PROVIDED DATA —
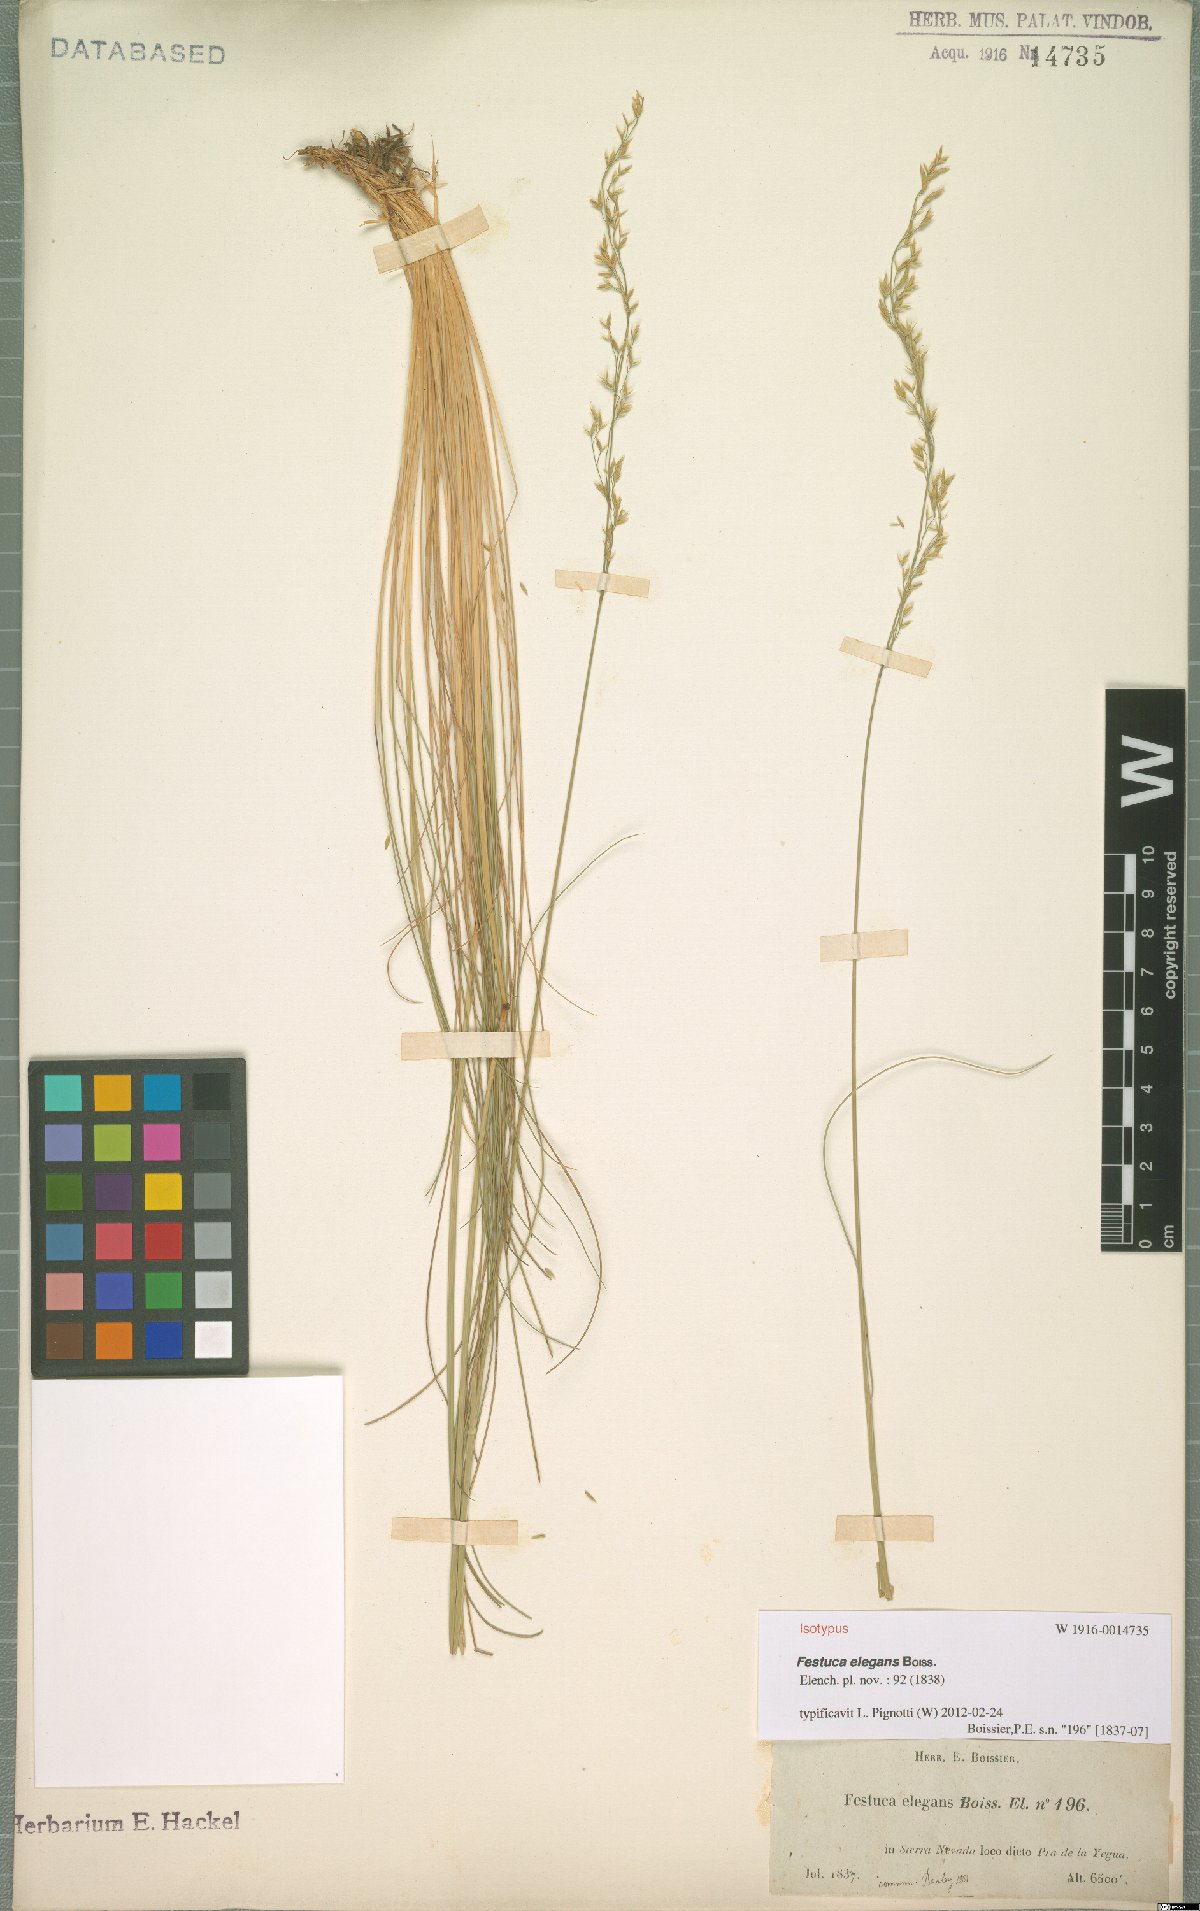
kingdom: Plantae
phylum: Tracheophyta
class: Liliopsida
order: Poales
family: Poaceae
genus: Festuca
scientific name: Festuca elegans
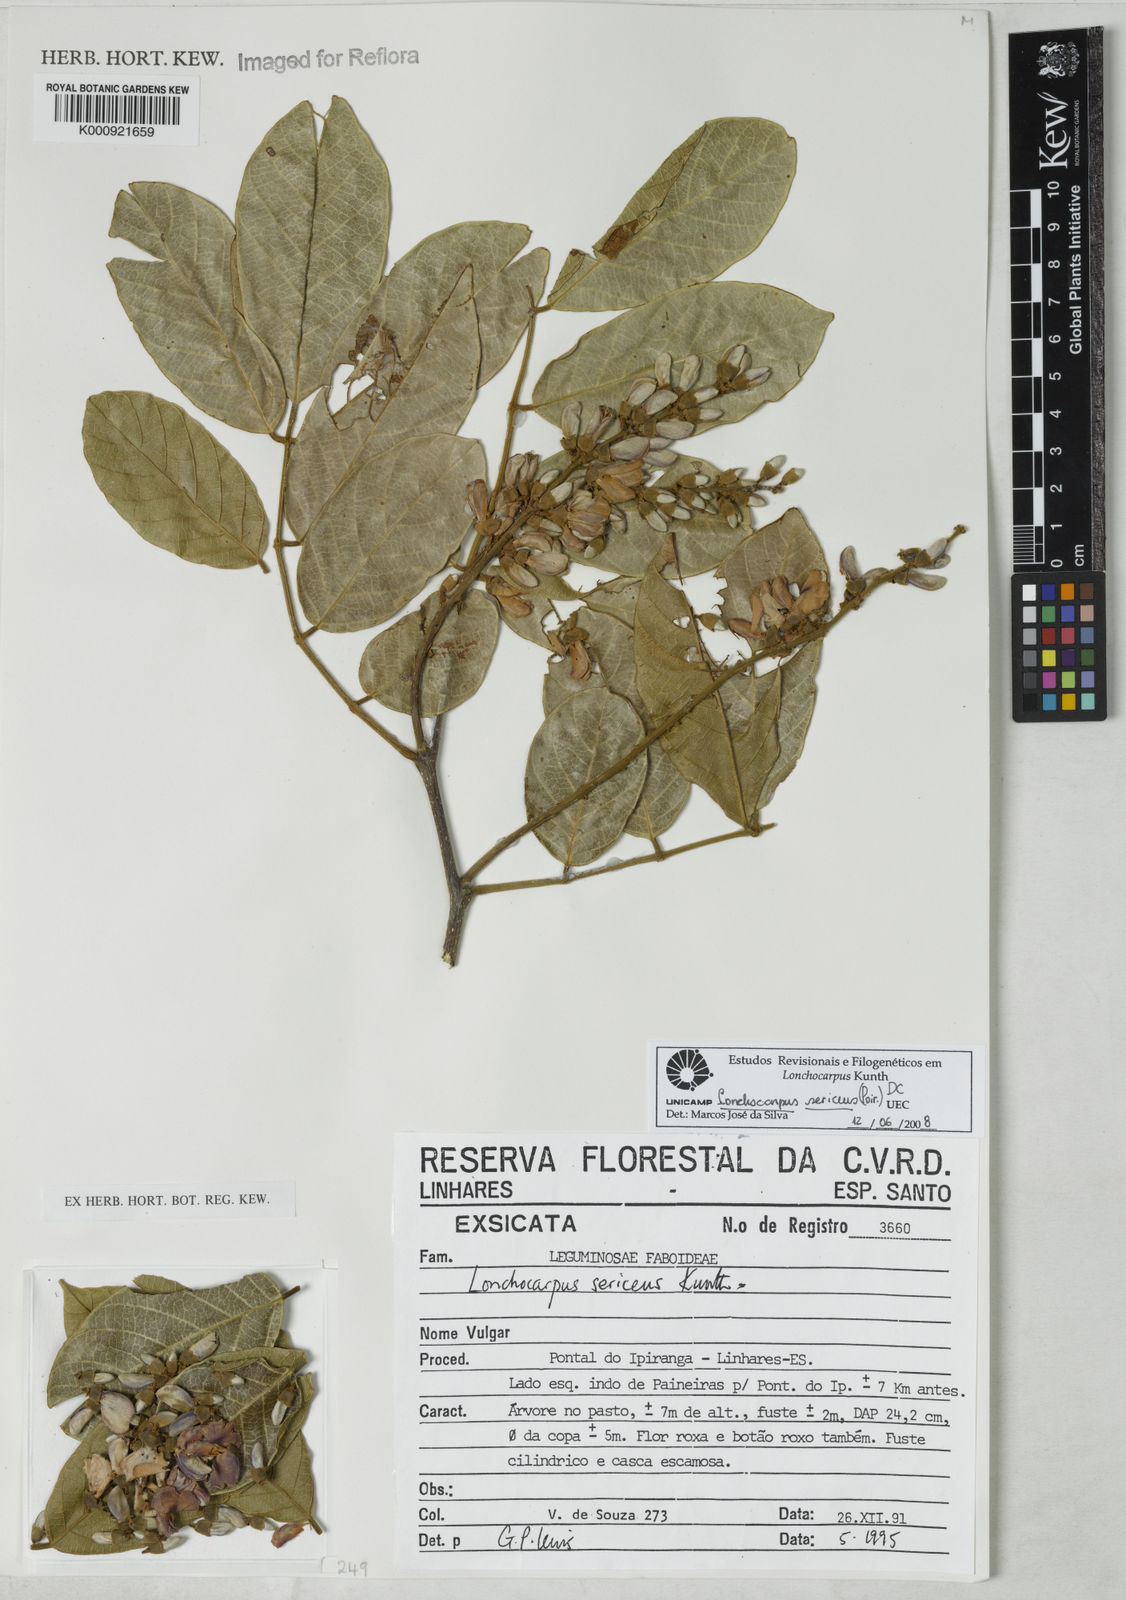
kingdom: Plantae
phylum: Tracheophyta
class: Magnoliopsida
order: Fabales
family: Fabaceae
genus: Lonchocarpus
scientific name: Lonchocarpus sericeus
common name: Savonette
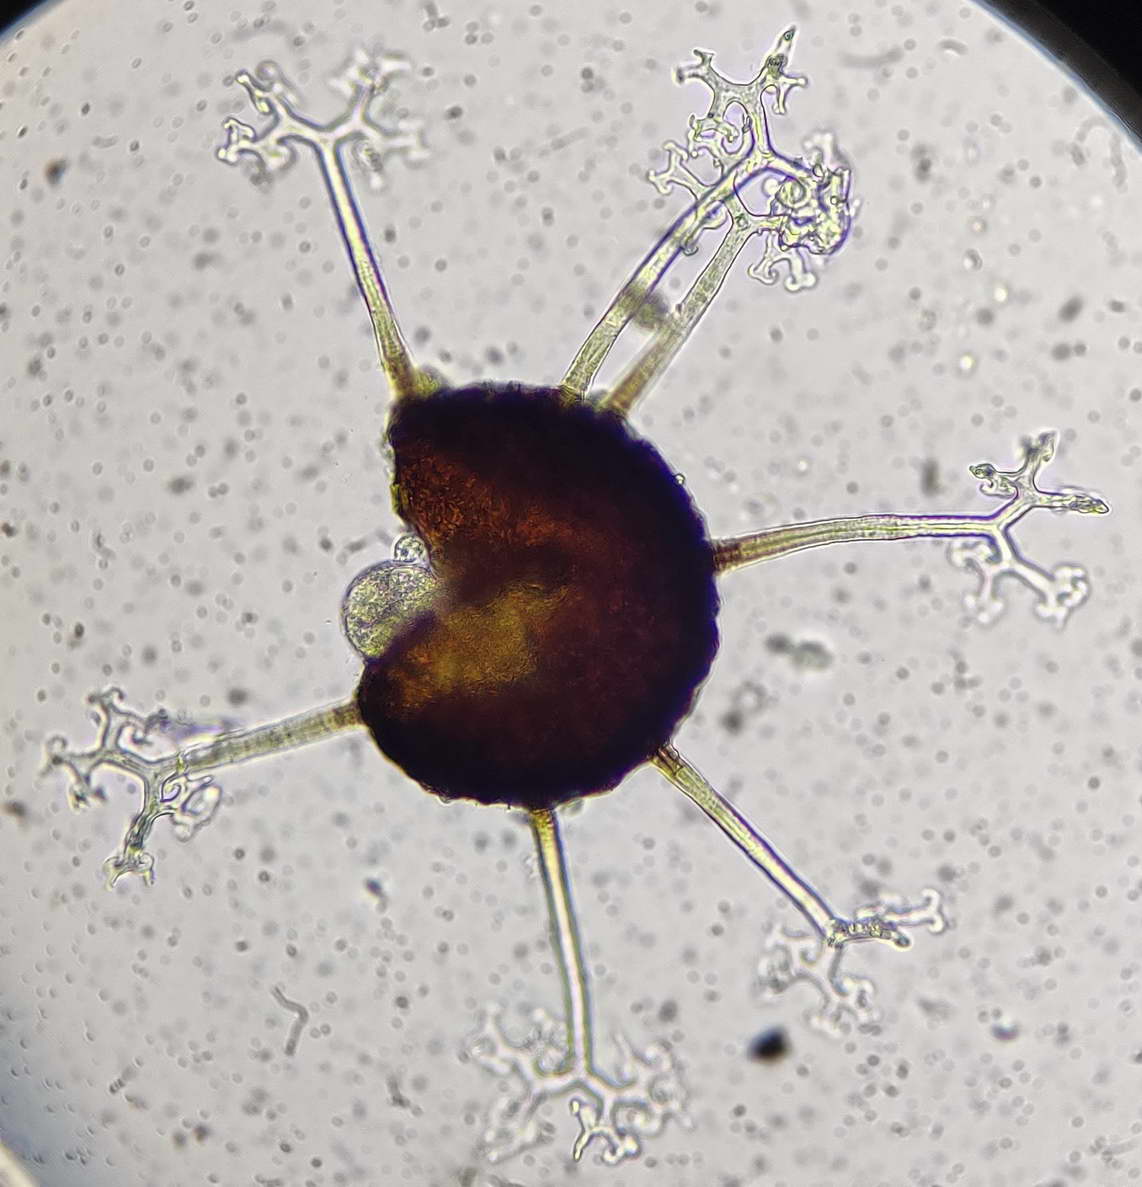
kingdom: Fungi
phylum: Ascomycota
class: Leotiomycetes
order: Helotiales
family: Erysiphaceae
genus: Erysiphe
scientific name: Erysiphe syringae-japonicae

WHAT TO DO —
Reproduce every line of the data above word for word, but leave out the pictures.

RESULT FOR THIS EXERCISE —
kingdom: Plantae
phylum: Tracheophyta
class: Liliopsida
order: Poales
family: Poaceae
genus: Festuca
scientific name: Festuca elegans
kingdom: Plantae
phylum: Tracheophyta
class: Magnoliopsida
order: Fabales
family: Fabaceae
genus: Lonchocarpus
scientific name: Lonchocarpus sericeus
common name: Savonette
kingdom: Fungi
phylum: Ascomycota
class: Leotiomycetes
order: Helotiales
family: Erysiphaceae
genus: Erysiphe
scientific name: Erysiphe syringae-japonicae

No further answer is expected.